- [YOUR OBJECTIVE] Copy everything from the start of the data down to the line containing "Cilor Kollektion Trauringe", substituting "Goldschmied" for each "Juwelier" and keeping every other line unchanged.

- [Extracted data entries]

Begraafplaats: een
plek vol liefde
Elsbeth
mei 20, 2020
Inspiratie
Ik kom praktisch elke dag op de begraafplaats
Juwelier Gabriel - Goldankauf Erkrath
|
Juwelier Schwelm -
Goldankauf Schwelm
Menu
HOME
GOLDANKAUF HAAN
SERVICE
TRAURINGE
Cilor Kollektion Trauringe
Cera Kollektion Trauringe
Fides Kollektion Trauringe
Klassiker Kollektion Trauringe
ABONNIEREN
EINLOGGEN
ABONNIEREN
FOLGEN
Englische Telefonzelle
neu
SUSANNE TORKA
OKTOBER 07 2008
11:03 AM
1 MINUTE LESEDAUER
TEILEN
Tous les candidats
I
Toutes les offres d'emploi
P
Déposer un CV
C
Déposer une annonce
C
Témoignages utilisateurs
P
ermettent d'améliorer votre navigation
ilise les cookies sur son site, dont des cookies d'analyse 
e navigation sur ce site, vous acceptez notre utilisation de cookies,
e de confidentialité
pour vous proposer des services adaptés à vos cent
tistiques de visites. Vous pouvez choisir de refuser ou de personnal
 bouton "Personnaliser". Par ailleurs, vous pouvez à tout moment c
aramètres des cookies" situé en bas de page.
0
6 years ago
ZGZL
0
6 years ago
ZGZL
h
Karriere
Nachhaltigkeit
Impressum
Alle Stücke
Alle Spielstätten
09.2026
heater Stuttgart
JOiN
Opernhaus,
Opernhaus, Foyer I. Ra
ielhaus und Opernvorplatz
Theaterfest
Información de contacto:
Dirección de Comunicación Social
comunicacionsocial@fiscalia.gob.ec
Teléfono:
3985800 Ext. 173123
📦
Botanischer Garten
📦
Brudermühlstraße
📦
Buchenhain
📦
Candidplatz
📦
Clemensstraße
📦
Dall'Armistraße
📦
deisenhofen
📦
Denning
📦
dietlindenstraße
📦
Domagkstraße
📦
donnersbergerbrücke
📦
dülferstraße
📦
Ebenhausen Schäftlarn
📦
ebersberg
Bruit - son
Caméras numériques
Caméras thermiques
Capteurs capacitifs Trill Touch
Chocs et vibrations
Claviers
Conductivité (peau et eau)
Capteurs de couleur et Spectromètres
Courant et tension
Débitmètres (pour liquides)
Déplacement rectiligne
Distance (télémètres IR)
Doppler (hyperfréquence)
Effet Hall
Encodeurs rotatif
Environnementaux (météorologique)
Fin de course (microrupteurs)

- [RESULT]
Begraafplaats: een
plek vol liefde
Elsbeth
mei 20, 2020
Inspiratie
Ik kom praktisch elke dag op de begraafplaats
Goldschmied Gabriel - Goldankauf Erkrath
|
Goldschmied Schwelm -
Goldankauf Schwelm
Menu
HOME
GOLDANKAUF HAAN
SERVICE
TRAURINGE
Cilor Kollektion Trauringe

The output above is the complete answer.